Exercise. Render everything from the line containing "Give the start" down to the line containing "4:00 PM to 6:00 PM, 2 hours", both included, as a Markdown table with the columns Row and Line, skipping blank lines and leaving out the pictures.

Items.
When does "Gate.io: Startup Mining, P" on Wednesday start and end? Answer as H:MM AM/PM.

...

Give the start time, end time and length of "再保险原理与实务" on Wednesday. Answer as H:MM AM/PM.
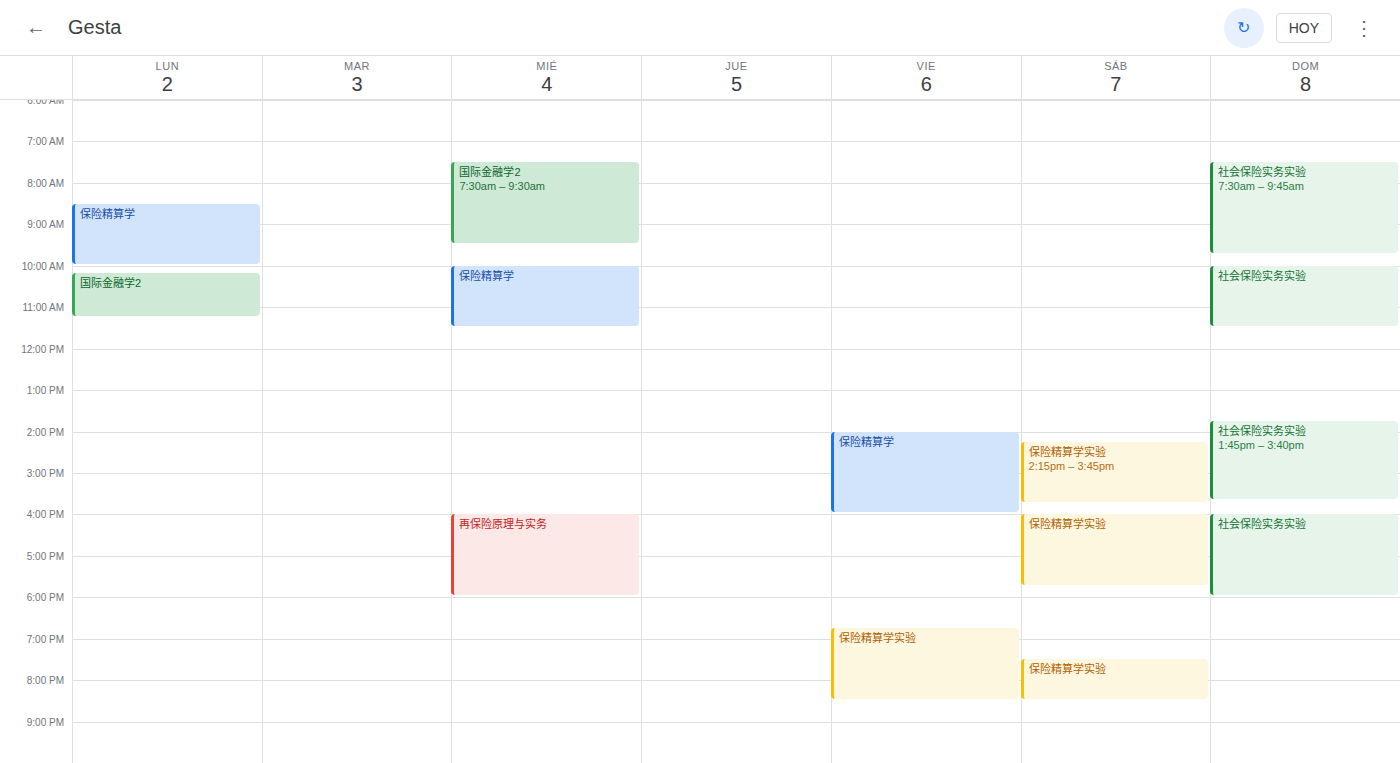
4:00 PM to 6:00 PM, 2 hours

---

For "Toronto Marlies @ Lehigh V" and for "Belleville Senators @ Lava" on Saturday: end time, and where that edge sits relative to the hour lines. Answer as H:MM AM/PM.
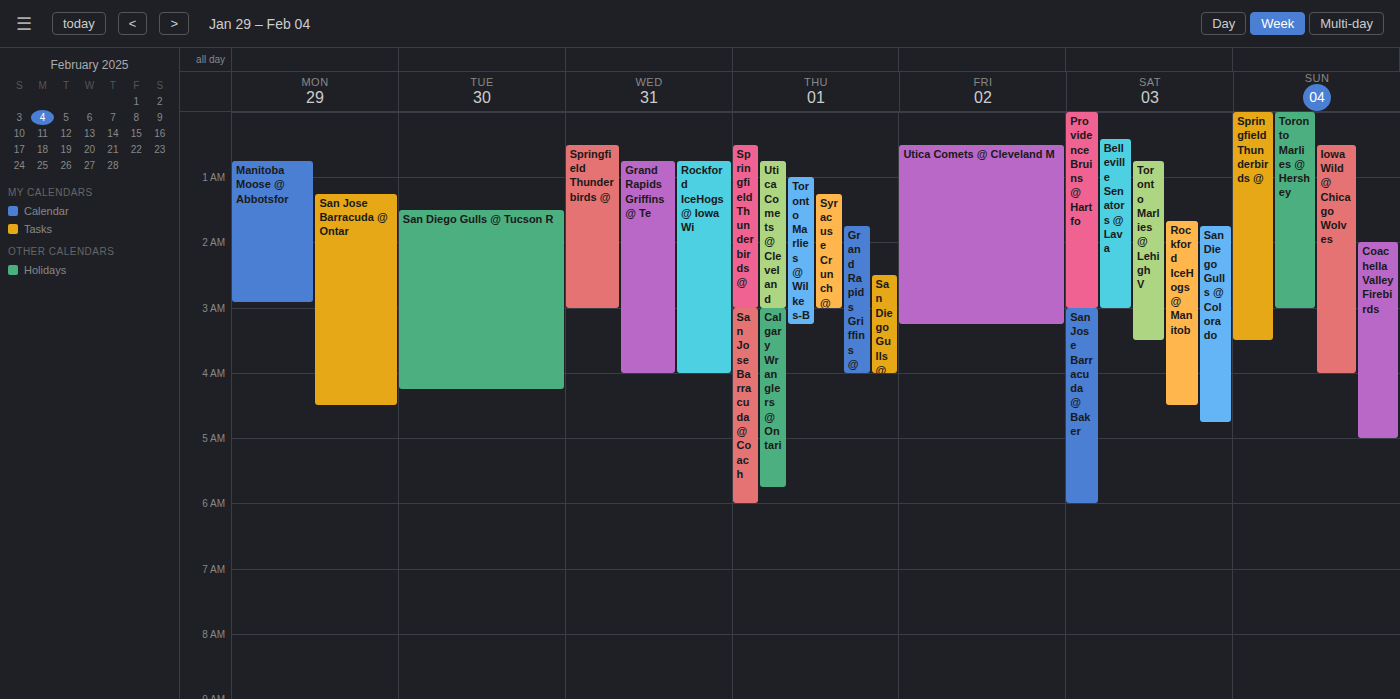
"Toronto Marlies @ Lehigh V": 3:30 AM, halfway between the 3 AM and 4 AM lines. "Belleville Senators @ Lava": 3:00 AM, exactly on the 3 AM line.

Reply.
| Row | Line |
|---|---|
| 1 | Give the start time, end time and length of "再保险原理与实务" on Wednesday. Answer as H:MM AM/PM. |
| 2 | 4:00 PM to 6:00 PM, 2 hours |